Par ailleurs, nous avons organisé ou participé à des dizaines de conférences (Sorbonne, Polytechnique, E5T, French Fab, Agropole, Quai Alpha…). Le RIF (Retour de l’industrie en France) se veut force de proposition pour la stratégie industrielle française, avec 50 projets d’envergure nationale et plus de 20 mesures pour les concrétiser. J’y ai consacré trois années de ma vie, sans autre emploi et sans rémunération, car je crois profondément en cette mission.
Faut-il des compétences spécifiques ? Si oui, lesquelles et comment les acquérir ?

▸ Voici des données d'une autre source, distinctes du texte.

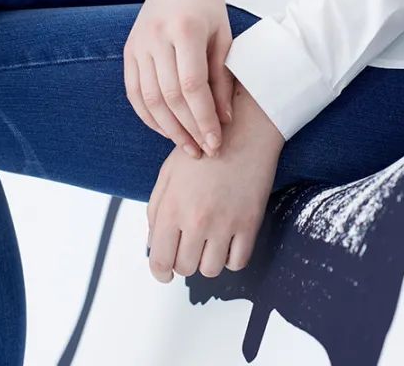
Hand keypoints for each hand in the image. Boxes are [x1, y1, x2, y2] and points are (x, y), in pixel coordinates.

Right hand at [124, 0, 234, 157]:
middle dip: (188, 129)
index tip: (216, 142)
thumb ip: (222, 79)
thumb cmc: (209, 8)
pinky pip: (134, 92)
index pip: (192, 86)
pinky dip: (149, 116)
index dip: (203, 119)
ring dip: (168, 129)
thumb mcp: (223, 38)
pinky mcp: (128, 51)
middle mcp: (156, 37)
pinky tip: (166, 130)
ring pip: (149, 99)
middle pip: (169, 97)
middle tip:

Mon père, enseignant d’art à l’École Boulle, aimait dire à ses élèves : « Des gens trop conformistes, il ne naît rien. » À l’inverse, ma mère, comptable et pragmatique, m’a souvent répété : « C’est encore un truc d’ingénieur », face à la complexité de certaines situations.
Il est essentiel d’être curieux, mais la curiosité doit être accompagnée de persévérance. Il faut s’investir sur la durée dans un domaine pour comprendre qu’être expert dans un secteur implique de connaître les limites de son savoir dans d’autres. Savoir s’entourer de personnes compétentes, travailler en équipe et apporter sa contribution à un projet commun est primordial. Aucun projet ne réussit sans une équipe performante.
La notion de performance doit être centrale dans nos choix de constituer des équipes. Ce critère, à la fois neutre et universel, doit retrouver un sens partagé par tous.
Enfin, il est crucial, surtout à des postes de responsabilité, de prendre du recul sur ses actions et leurs conséquences, de penser sur le long terme, que ce soit pour son entreprise, pour ses collaborateurs, pour son pays ou pour l’environnement. Nous devons agir en leaders responsables, en gardant à l’esprit les valeurs essentielles pour bâtir un avenir durable.
En tant que dirigeant, quels conseils donnerais-tu à un polytechnicien souhaitant s’engager dans ce domaine ? Quel parcours suivre et quelles en seraient les implications sur sa carrière ?
Lorsqu’on intègre l’École polytechnique, on connaît bien ses valeurs : Pour la Patrie, les Sciences et la Gloire. L’engagement au service de la collectivité et du pays doit primer sur l’ambition personnelle.
Il est important, dans les premières étapes de sa carrière, de prendre le temps de comprendre le monde professionnel, en réalisant des tâches concrètes, même simples, quel que soit son diplôme. Cela permet de mieux assimiler les processus et de comprendre les personnes que l’on sera amené à diriger. Prendre le temps d’acquérir des bases solides permet de progresser plus sereinement et efficacement par la suite.
J’ai souvent vu des individus se focaliser sur leur prochaine promotion sans réellement maîtriser leurs fonctions actuelles. Cette approche finit par freiner leur progression à long terme. Chaque carrière suit un rythme différent et la réussite ne se mesure pas toujours à la rapidité de l’ascension, mais à la cohérence entre ses priorités, ses valeurs et les objectifs atteints.
Vois-tu d’autres points à évoquer ?
Soyez libres. Libres de penser, de dire et d’agir dans une époque marquée par l’incertitude : environnement, économie, instabilité géopolitique, insécurité… La peur, si elle peut parfois nous pousser à réagir, paralyse souvent et peut conduire à de mauvaises décisions. Ne laissez pas la peur guider vos choix. Nous avons le pouvoir de façonner l’avenir par nos actions.